Gracos Gracos - 7 months ago 14
HTML Question

Web Scrape from a table by Date and character string into R

I need to web scrape from here http://www.bls.gov/schedule/news_release/2015_sched.htm every Date that contains Employment Situation under the Release column.

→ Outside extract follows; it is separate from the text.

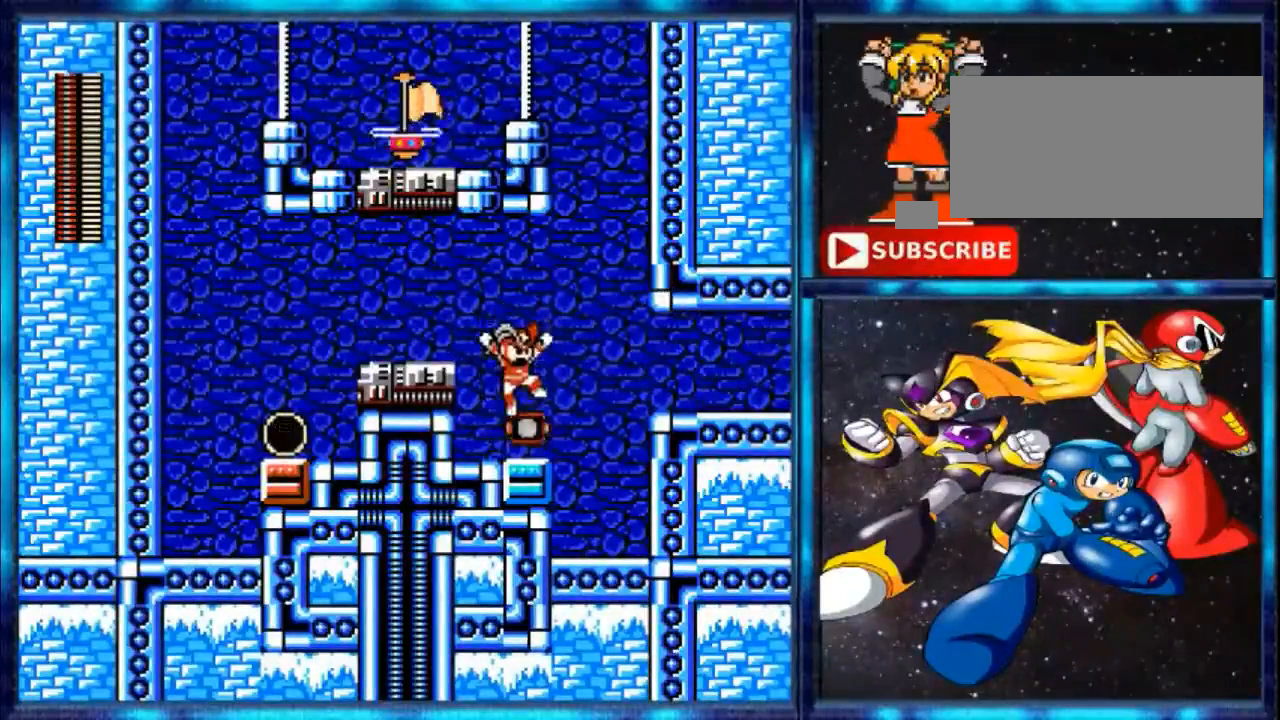
{"buttons": ["DPAD_RIGHT"], "events": [[360, "DPAD_RIGHT", "down"]]}
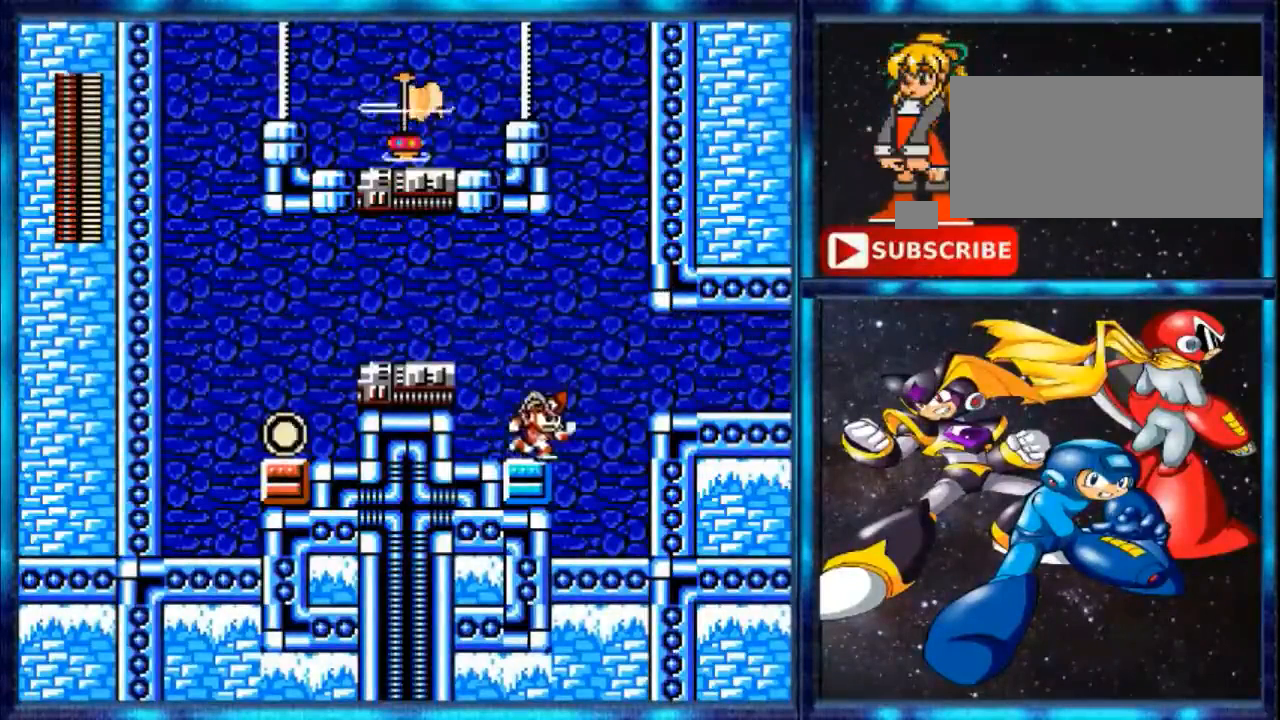
{"buttons": ["DPAD_LEFT"], "events": [[200, "A", "down"], [320, "DPAD_RIGHT", "up"], [400, "A", "up"], [400, "DPAD_LEFT", "down"]]}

The web scrapping output should be the following:

Friday, January 09, 2015
Friday, February 06, 2015
Friday, March 06, 2015
Friday, April 03, 2015
Friday, May 08, 2015
Friday, June 05, 2015
Thursday, July 02, 2015
Friday, August 07, 2015
Friday, September 04, 2015
Friday, October 02, 2015
Friday, November 06, 2015
Friday, December 04, 2015


To achieve that I thought to repeat something like the following 12 times, once for each month. Note http://www.bls.gov/schedule/news_release/2015_sched.htm contains 12 tables, one for each month, named
tbl2[[2]]
,
tbl3[[3]]
, and so on.

library(rvest)
url <- 'http://www.bls.gov/schedule/news_release/2015_sched.htm'
ses <- html_session(url)
tbl <- html_table(ses, fill = T)
nfpdates <- tbl[[2]]$`Date`
nfpdates <- gsub('\\.', '', nfpdates)
nfpdates <- as.Date(nfpdates, 'weekdaystr(iD,:), %b %d, %Y')


It is not working. The first issue is simple: I do not know how to refer to the day of the week:
'weekdaystr(iD,:)
is wrong. The second is more complicated: how to extract only the text that contains "Employment Situation" under "Release"?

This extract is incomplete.